%%

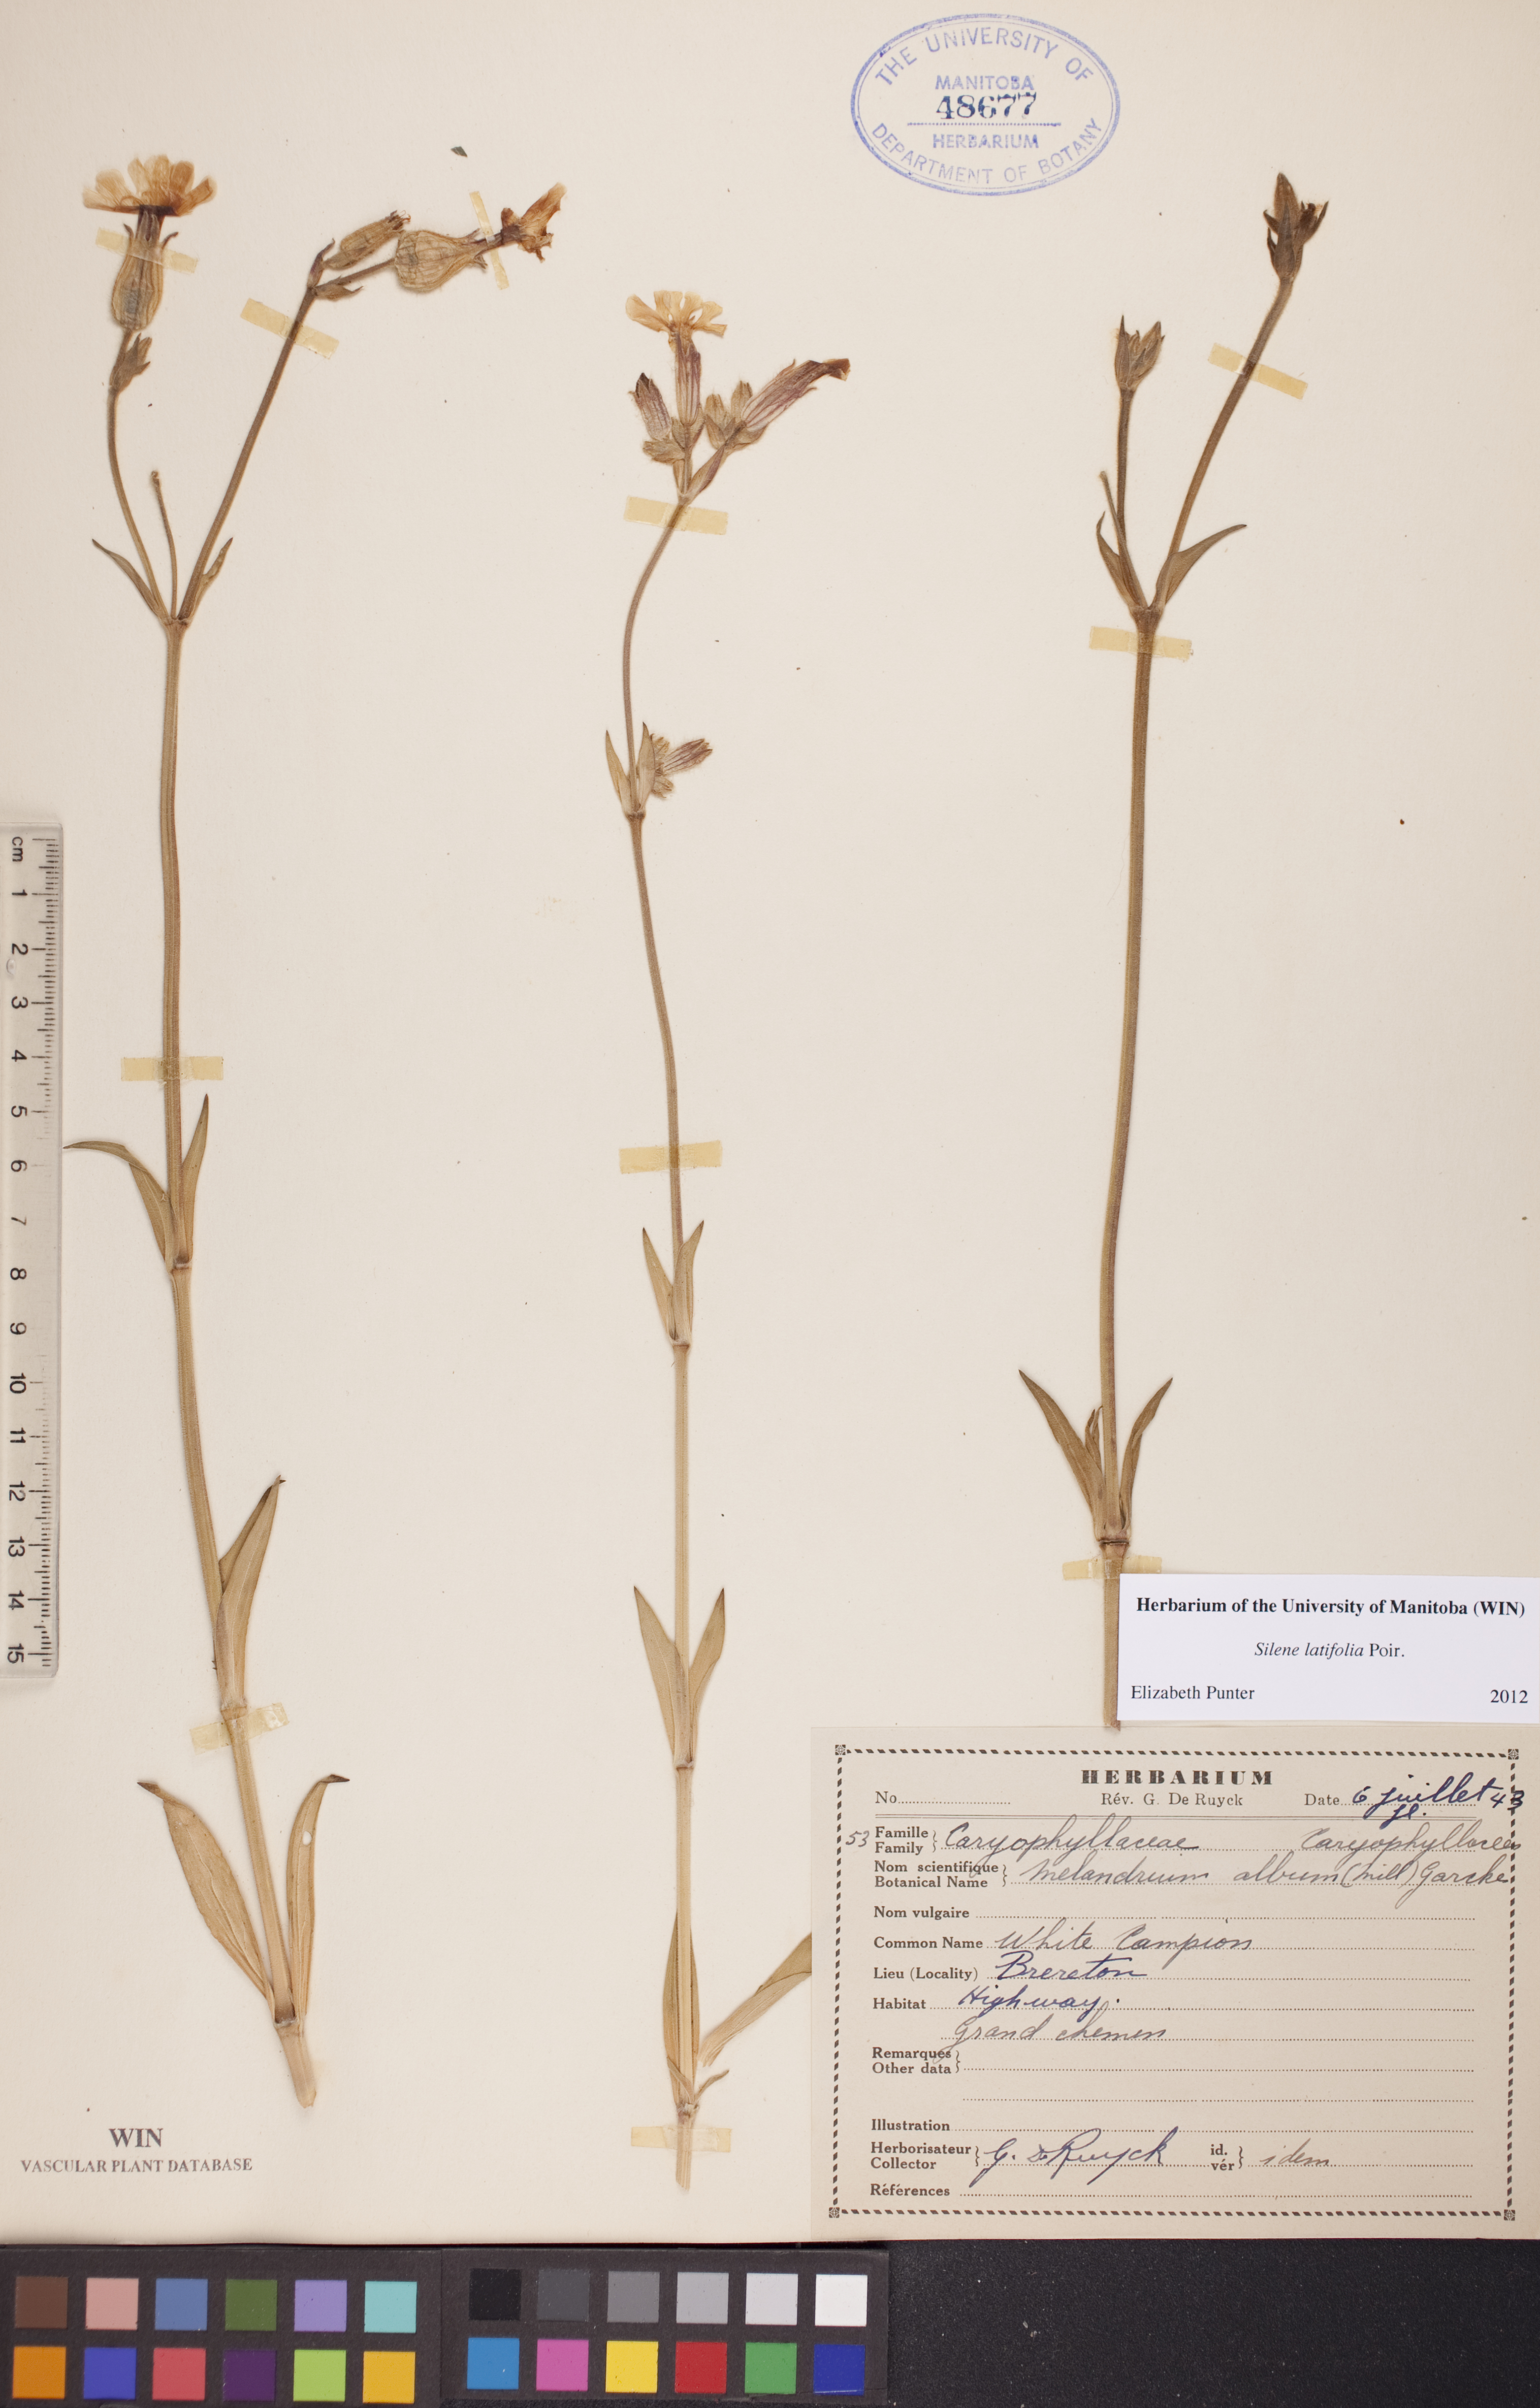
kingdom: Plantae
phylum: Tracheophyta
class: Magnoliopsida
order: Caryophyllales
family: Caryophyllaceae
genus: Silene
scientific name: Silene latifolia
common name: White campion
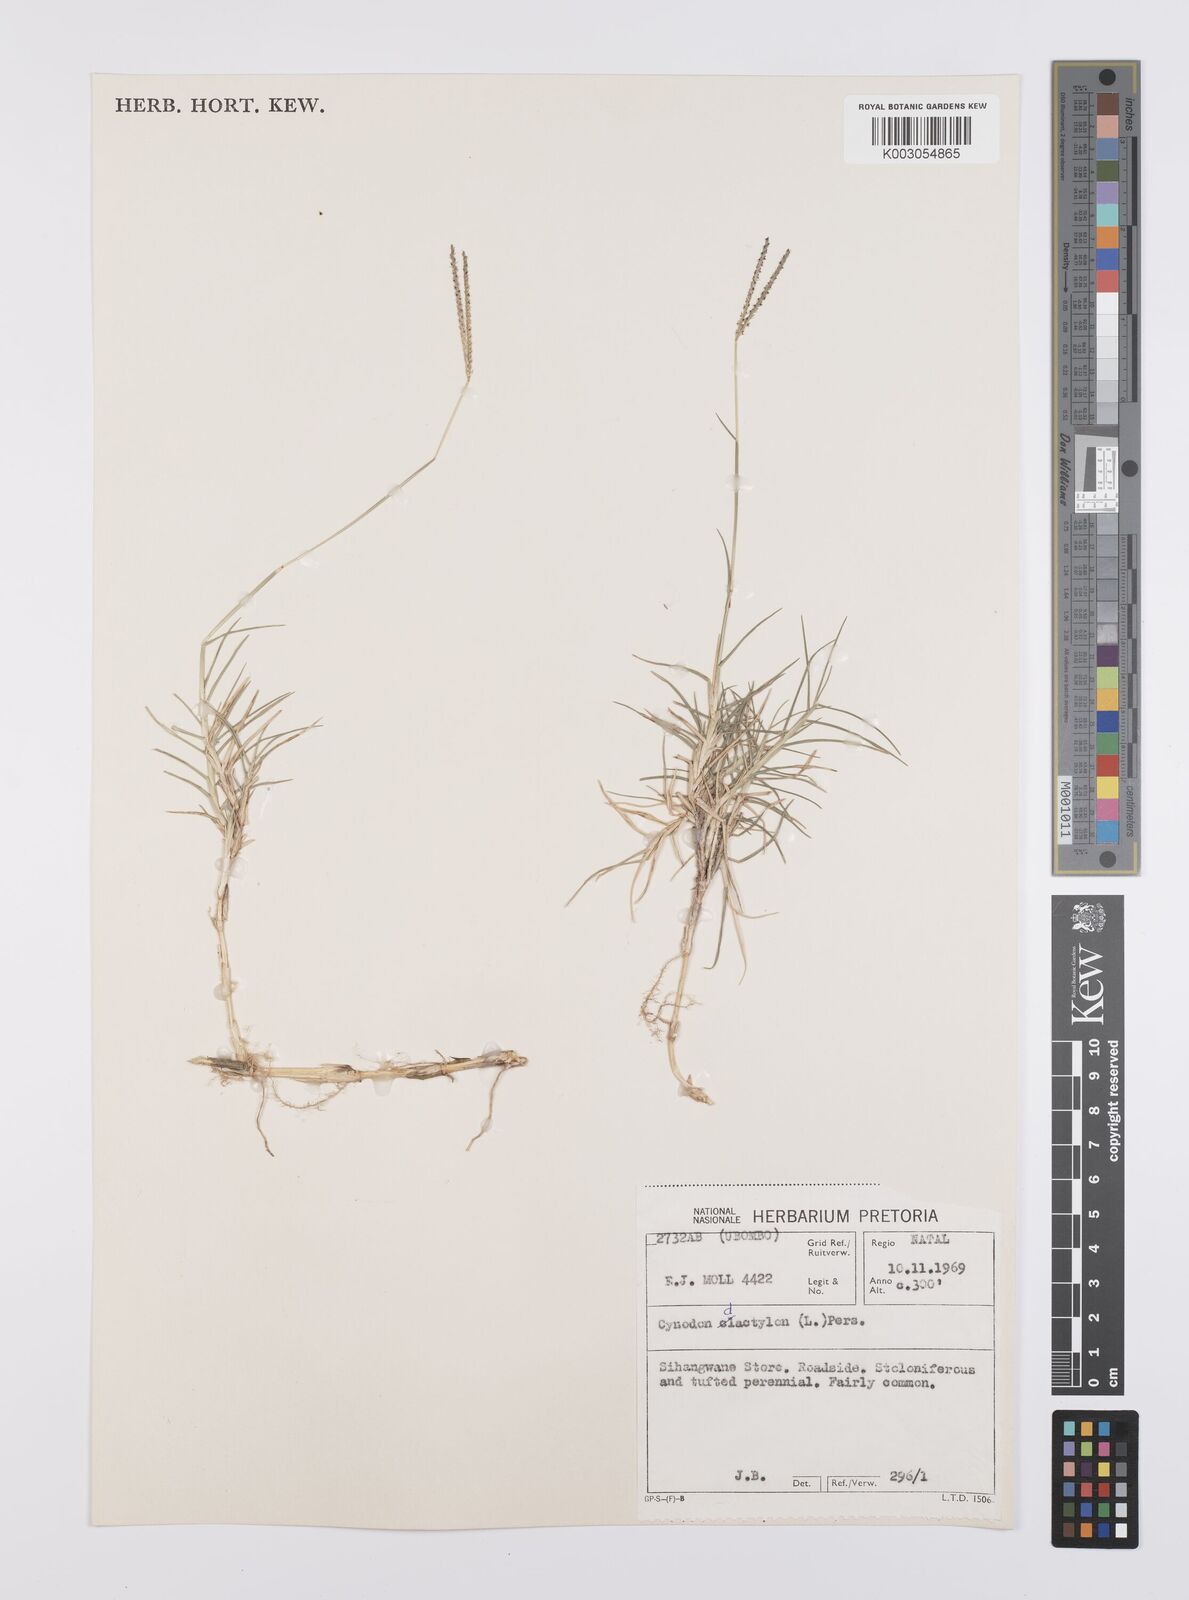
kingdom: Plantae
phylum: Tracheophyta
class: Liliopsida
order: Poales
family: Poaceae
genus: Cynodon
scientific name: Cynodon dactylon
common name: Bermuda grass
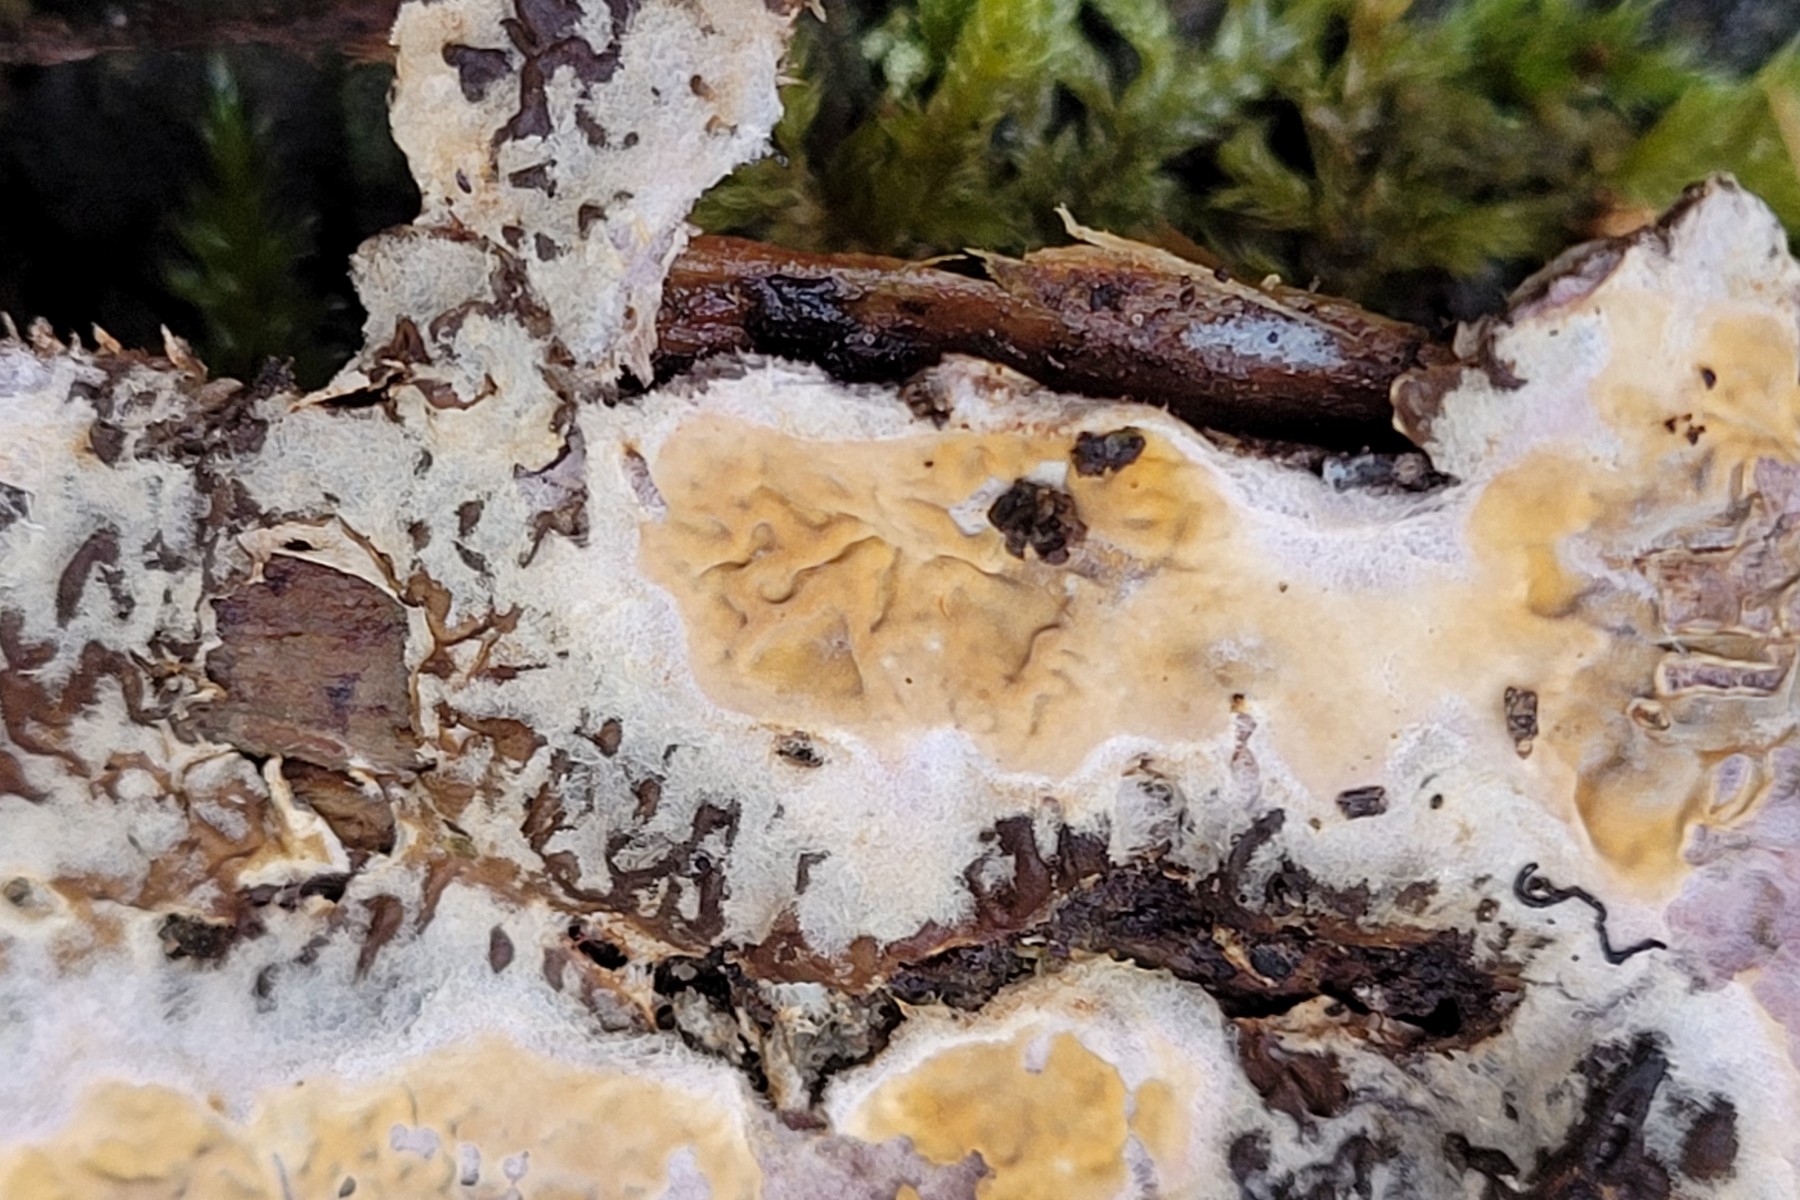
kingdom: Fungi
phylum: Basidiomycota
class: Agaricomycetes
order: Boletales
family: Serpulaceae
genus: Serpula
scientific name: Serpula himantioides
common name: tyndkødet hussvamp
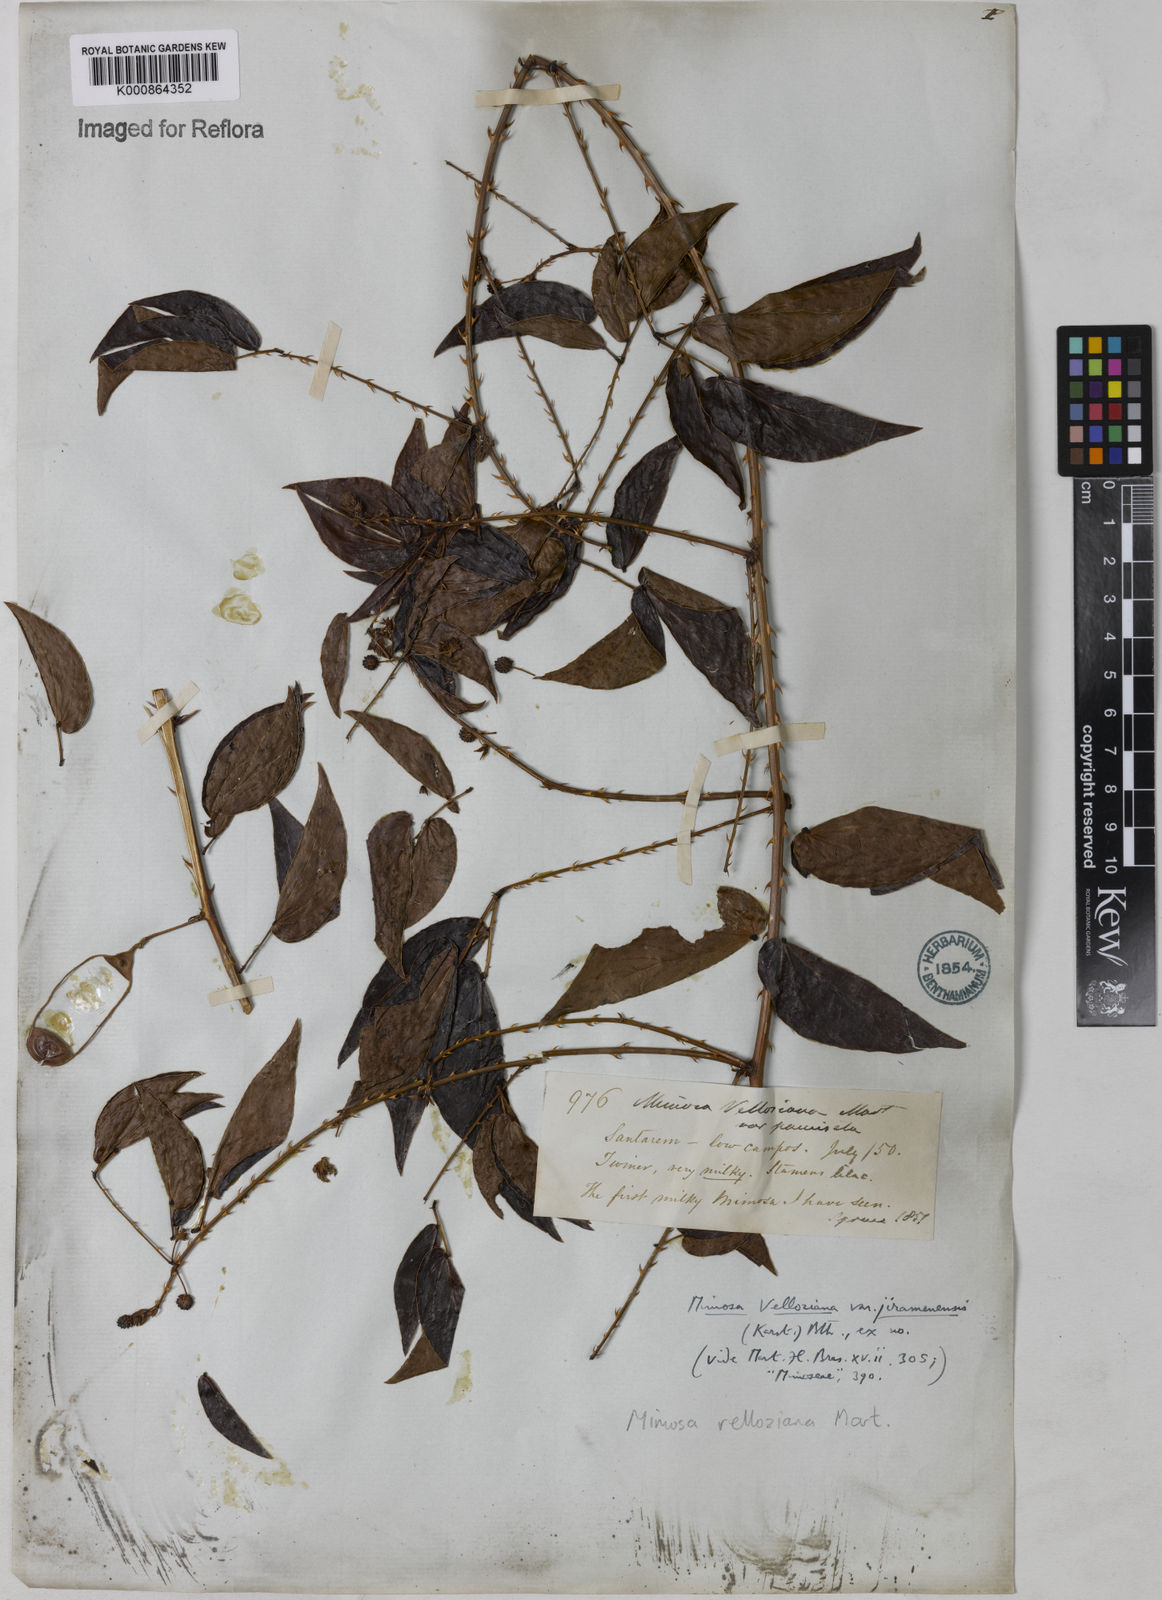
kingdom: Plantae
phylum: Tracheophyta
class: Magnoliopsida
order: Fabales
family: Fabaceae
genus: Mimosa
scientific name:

%%

*WORK TO DO*
Please rename "scientific name" to "binomial" throughout the lines of all the records above, changing nothing else, and omit the pictures from your answer.

*REPLY TO THE TASK*
kingdom: Plantae
phylum: Tracheophyta
class: Magnoliopsida
order: Caryophyllales
family: Caryophyllaceae
genus: Silene
binomial: Silene latifolia
common name: White campion
kingdom: Plantae
phylum: Tracheophyta
class: Liliopsida
order: Poales
family: Poaceae
genus: Cynodon
binomial: Cynodon dactylon
common name: Bermuda grass
kingdom: Fungi
phylum: Basidiomycota
class: Agaricomycetes
order: Boletales
family: Serpulaceae
genus: Serpula
binomial: Serpula himantioides
common name: tyndkødet hussvamp
kingdom: Plantae
phylum: Tracheophyta
class: Magnoliopsida
order: Fabales
family: Fabaceae
genus: Mimosa
binomial:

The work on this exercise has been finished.